OdR: I think it's changing very quickly here, and people are more and more exposed to old media and old games and such. So, I think there's not much restriction there, and people are introduced to the same things that you are introduced to in the U.S., et cetera.
So, I think they are growing well on that side, and also I think that it's not so much about the creativity of Singapore. I think when you see it around you, you can feel those people -- they know what they're doing, and they can be innovative in their approach, and how people want to lead. They have a big imagination, and I think they can build on it.
But I think the challenge may be that this [is a country of] five million, and in a five million person country, you can probably innovate, but you cannot have so many innovations. But we're trying to create this environment where people want to come, because they are in a strategic area in Asia that is amenable to build a city that will attract people because the quality of living is good, because it's got good infrastructure, and so forth.
They know that they need to attract talent from abroad to innovate and to fill in some gaps that they might have because of the size of the population, and I think they've been very, very clever in building this up.
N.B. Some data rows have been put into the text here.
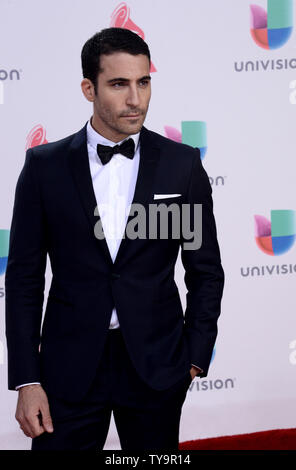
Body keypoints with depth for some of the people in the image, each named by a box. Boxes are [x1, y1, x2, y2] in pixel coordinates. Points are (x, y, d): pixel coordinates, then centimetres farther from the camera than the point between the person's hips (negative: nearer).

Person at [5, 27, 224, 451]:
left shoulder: (183, 164, 0)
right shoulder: (45, 165, -1)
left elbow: (205, 270, 7)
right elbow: (24, 276, 1)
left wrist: (195, 357, 1)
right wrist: (26, 381, -4)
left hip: (156, 366, 1)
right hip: (70, 365, 0)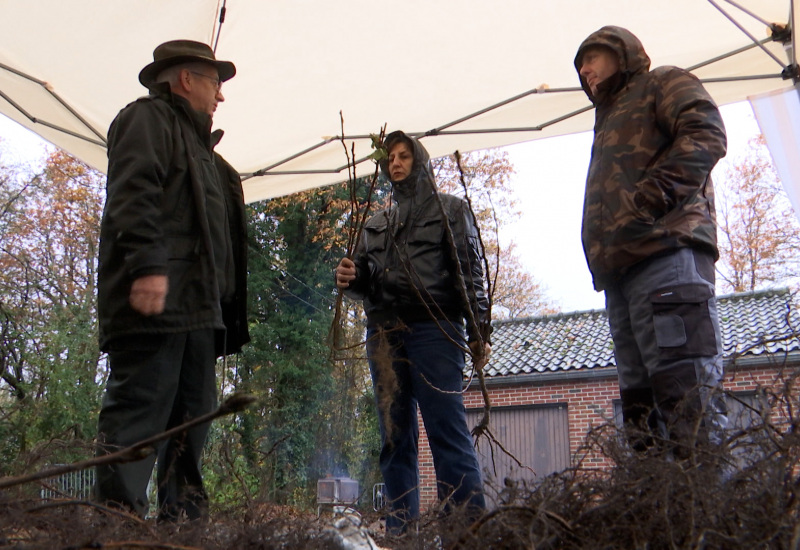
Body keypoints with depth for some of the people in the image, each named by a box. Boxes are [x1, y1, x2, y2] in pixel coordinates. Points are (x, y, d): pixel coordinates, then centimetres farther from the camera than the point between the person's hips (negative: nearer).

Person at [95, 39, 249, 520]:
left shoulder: (195, 142, 31)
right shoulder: (148, 118, 3)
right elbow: (134, 193, -14)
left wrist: (226, 305, 22)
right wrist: (148, 265, -26)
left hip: (196, 304, 10)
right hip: (155, 298, -10)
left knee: (194, 413, 8)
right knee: (139, 406, -12)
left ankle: (184, 517, 14)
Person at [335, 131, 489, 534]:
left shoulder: (450, 209, 13)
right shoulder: (375, 224, 26)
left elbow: (469, 270, 2)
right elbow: (364, 284, 21)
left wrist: (478, 330, -10)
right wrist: (349, 278, -4)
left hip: (433, 328, -5)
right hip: (384, 332, 5)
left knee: (447, 430, -14)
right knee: (395, 437, 3)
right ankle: (400, 528, 7)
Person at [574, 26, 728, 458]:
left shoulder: (662, 84, 13)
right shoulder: (610, 118, 37)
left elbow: (706, 134, -6)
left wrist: (655, 192, -17)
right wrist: (600, 260, 16)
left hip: (665, 249, -9)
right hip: (620, 269, 9)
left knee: (687, 391, -18)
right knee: (639, 396, 2)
We see that already here with the work we've done here. We were able to bring the right people that work well with Singapore and people from the region.
The reason I brought up is that my Singaporean friends talk about feeling a lack of creative culture here. They go abroad and see interesting art, and people just being creative because they can -- that vibe of, "I want to do this, and so I'm gonna do this."
Leaving that alone for a moment, how have you found communication in the studio, where almost everyone's common language, English, is also often their second language?
My friend in Korea, he sometimes finds that has a difficult time getting his idea across the language barrier, even if it's fairly basic. So, he's found that drawing things and making quick prototypes is an easier way to share things with people, sometimes. Because, obviously, talking about nuance of game design and mechanics, you really need to understand what the other person is trying to communicate. How have you found that?
OdR: I think in general, even being in France with other French people, one of the very, very complicated things in video games is being able to convey a strong idea. I insist a lot with my team here: You have to use different media to bring across your ideas. So, you have meetings, you have presentations, you have emails, but you also have videos. You must be able to illustrate your ideas.
I don't think it's a problem with anyone's character, I think it's a big challenge in the game industry in general. You have to convey your idea to many kinds of people from different job functions, and they give you feedback. That's one of the big challenges: Communicating efficiently and coming across the idea, it's a big big challenge. It's something we discuss a lot here: "Okay, you sent your email, that's good, but it's not enough." You have to build a video. So, we have some dedicated people for handling video all the time.
You have people who help create videos to present an idea?
OdR: Exactly. When you start a sprint, show a video. What's the intention? And show a video, send an email, do a meeting presentation, get feedback, bounce off people's feedback because it shows how they understand your idea. So it's -- I don't see that as a language challenge. I see that as a creative challenge to be able to come across with your idea.